Saturday, March 5, 2011

A WORD TO THE TAX AVERSE

The quickest way for a politician to get whacked is to suggest, in any way, however intelligent or well-meaning, that taxes do go up. Fritz Mondale won only his home state and was soundly trounced by Reagan when he suggested that higher taxes were here to stay. Kim Campbell had the colossal nerve to suggest that there might be more taxes. She lost of course and the caucus was reduced to two members, one of them now the Liberal premier of Quebec with a rating somewhere in the dungeon below the basement. (Footnote to the Reagan era: once he was President he pushed the deficit to record highs and declared that" There is no such thing as a free ride.")

The principal aide to Toronto’s new mayor Rob Ford and architect of his victory has left the mayor’s office and will work to create a Canadian version of the tax-averse Tea Party. If it was his idea to tell the mayor that his campaign should use the word “taxpayer” as often as possible in his campaign, he deserves a medal. Not from me, but from the powers of the tax-averse right wing.

Want to be elected? Promise lower taxes. Keep making pronouncements about the “hard-working” taxpayer. Keep telling people that government has no place in their wallets. It’s all rhetoric, all rubbish, all the time. But it works. There is, in the heads of so many voters, the notion that somehow governments are feasting on their hard-earned money. For what purpose? Greed? Tax and spend. (on who?) The Tories are hanging that one on Iggy even though the poor guy has two chances in the coming Federal election: slim and none.

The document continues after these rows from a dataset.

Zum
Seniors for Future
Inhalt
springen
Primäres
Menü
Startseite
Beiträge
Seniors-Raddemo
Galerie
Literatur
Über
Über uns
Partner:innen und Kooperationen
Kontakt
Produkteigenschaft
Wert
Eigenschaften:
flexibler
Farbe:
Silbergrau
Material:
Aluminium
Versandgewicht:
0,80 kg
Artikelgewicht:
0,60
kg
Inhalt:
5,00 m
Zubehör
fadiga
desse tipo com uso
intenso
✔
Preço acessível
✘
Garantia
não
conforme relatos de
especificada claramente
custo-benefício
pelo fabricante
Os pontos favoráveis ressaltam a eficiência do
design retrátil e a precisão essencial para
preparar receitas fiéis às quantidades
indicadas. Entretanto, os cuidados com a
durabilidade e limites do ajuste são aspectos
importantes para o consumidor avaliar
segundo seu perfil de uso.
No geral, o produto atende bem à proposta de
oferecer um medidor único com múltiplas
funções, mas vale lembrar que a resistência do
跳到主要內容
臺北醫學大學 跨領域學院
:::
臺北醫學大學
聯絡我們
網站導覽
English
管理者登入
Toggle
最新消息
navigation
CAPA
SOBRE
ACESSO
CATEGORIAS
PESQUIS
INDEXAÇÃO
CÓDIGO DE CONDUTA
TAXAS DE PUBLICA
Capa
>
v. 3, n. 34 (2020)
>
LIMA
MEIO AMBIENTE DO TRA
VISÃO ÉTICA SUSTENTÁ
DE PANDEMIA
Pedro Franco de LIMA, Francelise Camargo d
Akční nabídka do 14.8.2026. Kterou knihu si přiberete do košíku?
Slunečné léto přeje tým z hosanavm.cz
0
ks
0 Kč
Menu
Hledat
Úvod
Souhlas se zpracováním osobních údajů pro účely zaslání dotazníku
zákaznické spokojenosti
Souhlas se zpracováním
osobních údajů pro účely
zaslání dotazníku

In America the voters have swallowed all the propaganda about the deficit and vote for the tax cutters. At the same time, in the insane world of political paradox, surveys show differently: that unemployment, not the deficit, is the country’s biggest problem.

The “hard-working taxpayers” have stopped thinking. Long ago.

If you are watching the Toronto mayor’s climb in popularity (now at 60% - and he only got 47% of the vote) you know that he continues to harp on taxes. He has already rescinded some unpopular taxes plunging the city further into debt. (All taxes are unpopular.) No one, except the chattering classes of pundits, has noticed the contradictions in his statements. It was only a few weeks ago that he deplored going to the province for money, saying that that too was taxpayer’s money. So he froze property taxes (and will increase users fees) and is going to the Province for many millions of dollars that the Province doesn’t have. He needs it for stuff like road fixing. The province is being blackmailed with the promise that if no money is forthcoming he will lead Toronto voters to vote for the Conservatives. That one already looks like a shoo-in and a return to the teacher-bashing and welfare thrashing of the Harris Tories.

But the effect of the “promise to taxpayers” has been prodigious. It is the greatest hoax in modern politics today. Voters and politicians are equally to blame.

I remember when people in search of wealth would declare: “I’d be happy to pay a million dollars in taxes. It would mean I’d made a lot of money.” Now, even the super-wealthy groan over their tax- “burden” as they build McMansions with five car garages.

In am happy to pay my taxes. I love this country and I echo a remark made several years ago by Brian Tobin (it may have been Frank McKenna) that “It costs money to be a Canadian.” We are blessed. I can still live well enough after meeting my obligations. I also, and I know this will sound self-righteous, get furious when someone offers to forgive the HST if I pay cash. I show them the door. I want to pay my fair share. I live in a country where we (most of us) have a decent standard. The tax-haters curl up at the edges when anyone dares to suggest that government services should be extended fully to those in need. “My tax dollars are going to lazy bums,” is the cry.

Even more stupid is the notion that there is a “gravy train” and that greedy politicians are living it up on the taxes that should be going to public services. The mayor struck the mother lode when the THC was found to be spending taxpayer’s money on pedicures and parties. What a political bonanza for the tax-hating mayor.

Look out. We’re heading to the Right. The Tea Party is contagious. Ford is the second mayor in the last twenty years to put on a tax freeze while our roads and services succumb to potholes and neglect. Remember the guy who said he was worried about going to Africa and finding himself in a pot of boiling water. Like Ford, he was the most popular guy on the block.

We all have to pay for a better life. If some of that “better life” goes to the helpless, so be it. My final stab at the past “From each according to his ability, to each according to his needs.” It may sound Marxist to you, so what. The reality, not the ideology, is what counts. It does cost money to be a Canadian.